Cooperation a key theme of Brussels cyber security symposium

Fostering trust-based cooperation of like-minded cyber security stakeholders to create new strategies, policies and standards emerged as a key theme at a cyber security conference in Brussels

Cyber trust, close transatlantic relations, strong European cyber autonomy and regional cooperation in particular were highlighted at the 2019 CyberSec Brussels Leaders’ Foresight symposium.

The event was attended by cyber security experts from the EU and Nato, international organisations, and the global IT industry to discuss cyber security issues.

“As we are rapidly moving towards a ‘smart world’ we need to introduce the concept of ‘smart power’,” said Izabela Albrycht, chair of The Kosciuszko Institute and president of organising committee of the European Cybersecurity Forum (CyberSec).

“We can define ‘smart power’ as the flexible and agile use of all the tools we have to build a secure cyber world and to foster our interests in cyber space,” she told the opening session of the conference.

However, Albrycht said that “smart power” that merges “soft” and “hard” power may be excised only through cooperation and the pooling of resources and capabilities of all stakeholders.

For this reason, she said the cyber security call of “one for all and all for one” has never been more important.

As a signatory of the Paris Call for Trust and Security in Cyberspace and the organiser of the event, the Kosciuszko Institute and CyberSec have issued a report published in partnership with Microsoft and PwC that calls for the development of common principles for a secure cyber space.

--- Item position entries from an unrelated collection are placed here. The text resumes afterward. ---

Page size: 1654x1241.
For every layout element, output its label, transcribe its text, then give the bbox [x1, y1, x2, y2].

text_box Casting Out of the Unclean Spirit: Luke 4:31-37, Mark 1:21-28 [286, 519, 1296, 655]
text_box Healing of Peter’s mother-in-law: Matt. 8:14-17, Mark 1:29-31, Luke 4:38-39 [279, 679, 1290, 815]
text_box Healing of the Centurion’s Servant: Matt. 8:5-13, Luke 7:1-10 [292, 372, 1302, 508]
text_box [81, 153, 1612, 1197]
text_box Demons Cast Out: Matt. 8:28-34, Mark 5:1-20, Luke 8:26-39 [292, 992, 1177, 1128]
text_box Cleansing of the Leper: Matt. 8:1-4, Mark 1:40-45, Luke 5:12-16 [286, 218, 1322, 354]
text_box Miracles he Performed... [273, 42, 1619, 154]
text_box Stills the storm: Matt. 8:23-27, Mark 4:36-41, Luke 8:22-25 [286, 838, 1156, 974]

Read more about cyber security collaboration

The report notes that while there is no doubt that running businesses in the ICT sector brings huge benefits and opportunities, they go hand in hand with equally large responsibility.

The report therefore recommends that tech companies should introduce security by design that embeds strong cyber security foundations into products and services in the entire value chain throughout their entire life cycle; impose appropriate mechanisms, such as mechanisms to maintain customer privacy, for example; launch initiatives that tackle strategic cyber security problems; and take actions at a strategic level by building platforms of cooperation within the digital sector and influencing the surrounding environment in order to make it more secure and to proactively raise a greater level of cyber security and increase trust in new technologies.

At the same time, the report said state actors must understand that in addition to laying down requirements, commercial enterprises must receive broad support for their efforts, which are critical for entire societies.

“We need to pool our resources and build alliances, partnerships, institutions, norms and regulations to achieve the outcomes we want,” said Albrycht.

“We need to build resilience can deterrents together, and by ‘we’ I mean you and Nato countries as well as our allies around the world, hand in hand with corporate partners and likeminded non-governmental organisations.

“We also need to innovate and invest together in cutting edge technologies because cyber security in a ‘smart world’ era is about making sure that technology will not overpower us, but will empower us.”

Joint action

The Paris Call and the Charter of Trust, said Albrycht, are two examples of such joint action, while the recently begun Women4Cyber initiative by the European Cyber Security Organisation (ECSO) is an example of other initiatives aimed at strengthening cyber security capabilities.

“No cooperation between states, tech companies and international institutions is possible without trust, and the trust we are calling for has many dimensions,” she said, adding that these are outlined in the newly published report on the need for collective and responsible actions in the digital world.

Albrycht said the Brussels conference was aimed at presenting “out-of-the-box thinking” about cyber security challenges that will be collated into another set of “useful and practical” recommendations for “pursuing a cyber secure future” and predicting developments in cyber space.